Anorexia, Bulimia e Cultura



Segundo Duby tal qual organismos vivos, a sociedade humana é lugar de uma pulsão fundamental que a "incita a perpetuar sua existência, a se reproduzir no quadro de estruturas estáveis". A manutenção dessas estruturas seria instituída tanto pela natureza como pela cultura, o que significa dizer que as estruturas sociais fomentam um dado modo de funcionamento humano, que por sua vez retroalimenta essa estrutura social.

Para corroborar o pressuposto de que a cultura e o imaginário social têm papel importante na construção de algumas patologias, encontramos o relato de Monscarz, Palma e Re, que afirmam que saúde e enfermidade devem ser compreendidas como processos, construções sociais e de gênero e, neste sentido, observações sobre "a incidência da posição de subordinação no modo de organização da vida das mulheres, no modo como é construída sua subjetividade e na maneira pela qual adoecem" merecem relevância.

Outros apontam para o modo de construção da identidade feminina de um ponto de vista muito interessante. Gabina, por exemplo, pontua que "os livros de leitura estão cheios de imagens, frases, palavras, discursos que evocam o homem", e a forma de utilizar a linguagem poderia disseminar um sexismo que, pior, é permanentemente justificado por quem pensa que se trata de um detalhe, de um costume resultante de usar o masculino para referir-se em geral à espécie humana.

O modo de produção de uma linguagem que omite registrar a diferença de gênero, homologando menina com menino, assim como seus modos sociais de transmissão não são ingênuos nem casuais. Incrustados nos imaginários que nutrem as práticas sociais, mantêm a menina como bastião do patriarcado.

Assim durante o processo de socialização, primeiro em família e depois na escola, meninas e meninos interiorizariam uma série de práticas discriminatórias que servirão de base para sua posterior identificação pessoal.
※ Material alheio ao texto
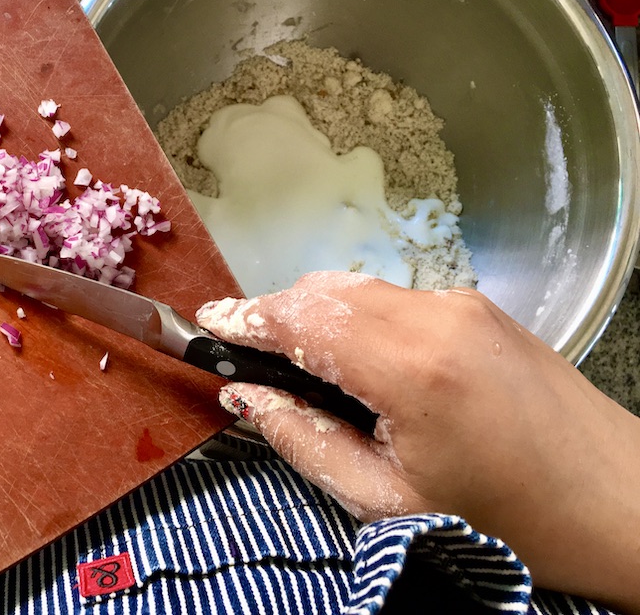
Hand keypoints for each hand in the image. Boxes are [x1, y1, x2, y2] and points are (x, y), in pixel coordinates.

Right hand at [197, 272, 639, 612]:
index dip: (247, 318)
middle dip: (276, 314)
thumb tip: (247, 396)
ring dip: (316, 313)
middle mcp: (438, 314)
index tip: (207, 324)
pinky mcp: (480, 306)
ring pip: (359, 286)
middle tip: (246, 353)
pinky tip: (356, 359)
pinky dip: (357, 316)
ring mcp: (464, 303)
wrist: (619, 504)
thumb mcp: (386, 501)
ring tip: (297, 363)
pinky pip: (395, 297)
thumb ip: (303, 440)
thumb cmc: (505, 518)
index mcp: (413, 367)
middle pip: (327, 289)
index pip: (303, 316)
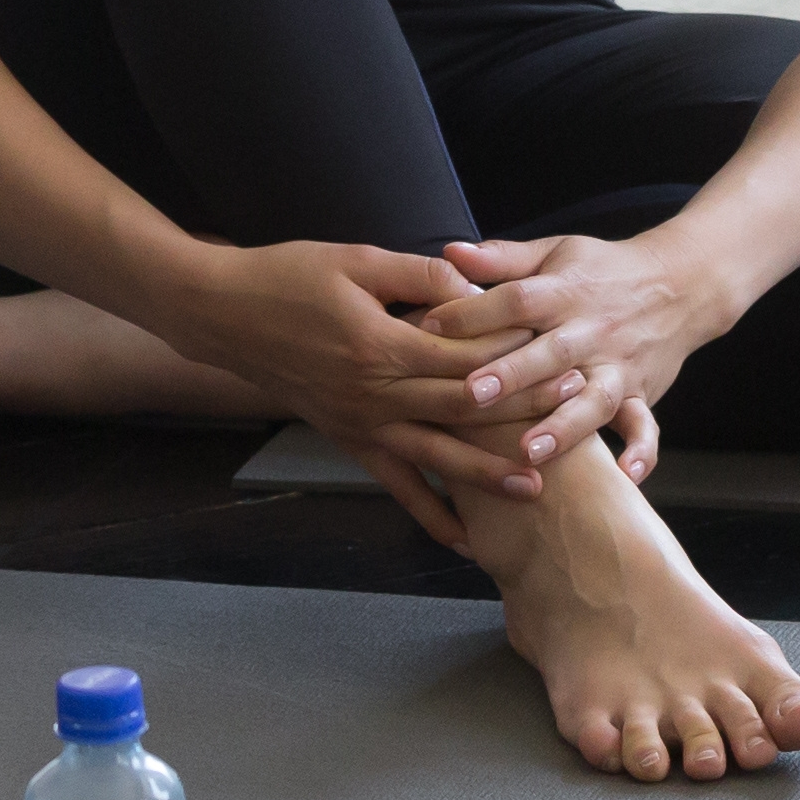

Além da insidiosa confusão identificatória quais os efeitos causados em uma pessoa que é incluída em uma categoria que não a própria? Ter a percepção de si-mesma-no-mundo obnubilada? Ou quem sabe ter seus mais profundos sentimentos de auto-estima e valia sistematicamente obliterados? Talvez aprender que ser menino é mais importante que menina?

Seria possível que durante a construção de sua identidade, e por falta de modelos femininos valorizados em sociedade, a menina estabelecesse internamente que o corpo do homem – que não engravida, não dá à luz nem menstrua – fosse um corpo melhor?

Precisaremos de mais tempo para refletir sobre isso, o que já sabemos é que nos últimos anos a incidência de transtornos alimentares vem aumentando em número exponencial no Brasil e no mundo – seja, de maneira geral, pela pressão social que exige o corpo magro, jovem e retilíneo adequado ao sucesso e à mídia, seja por razões psicofisiológicas específicas a cada paciente em particular.

Na prática clínica percebemos a necessidade e urgência de um rigoroso trabalho multiprofissional, além da reciclagem cultural sobre o que significa ser mulher para que nossas jovens possam ter uma melhor qualidade de vida durante e após a vivência com a fome auto-induzida experimentada quando se sofre de transtornos alimentares.

Referências bibliográficas

Duby, Georges Idade Média, Idadedos homens. Do amor e outros ensaios, São Paulo, Companhia das Letras, 1989.

Moncarz, Esther; Palma, Zulema e Re, Maria I. Um outro olhar sobre a Saúde Mental, jornal da redesaúde, nº 15, maio de 1998, p. 10-11.

Léon, Gabina de A escola ensina, perspectiva, Isis Internacional, nº 9, 1998, p. 21.

Giberti, Eva Uma história de omissões, perspectiva, isis internacional, nº 9, 1998, p. 3-7.